Images are to be omitted, and the rest of the records reproduced exactly.
★ ★ ★ ★ ★ ★ ★
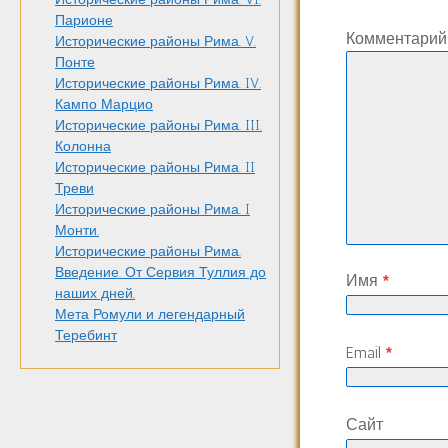
Парионе
Комментари
Исторические районы Рима. V.
Понте
Исторические районы Рима. IV.
Кампо Марцио
Исторические районы Рима. III.
Колонна
Исторические районы Рима. II
Треви
Исторические районы Рима. I
Монти.
Исторические районы Рима.
Введение. От Сервия Туллия до
Имя
*
наших дней.
Мета Ромули и легендарный
Теребинт
Email
*
Сайт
★ ★ ★ ★ ★ ★ ★
- SOLUTION TO THIS EXERCISE
Парионе
Комментари
Исторические районы Рима. V.
Понте
Исторические районы Рима. IV.
Кампо Марцио
Исторические районы Рима. III.
Колонна
Исторические районы Рима. II
Треви
Исторические районы Рима. I
Монти.
Исторические районы Рима.
Введение. От Сервия Туллия до
Имя
*
наших дней.
Мета Ромули и легендарный
Теребинт
Email
*
Сайт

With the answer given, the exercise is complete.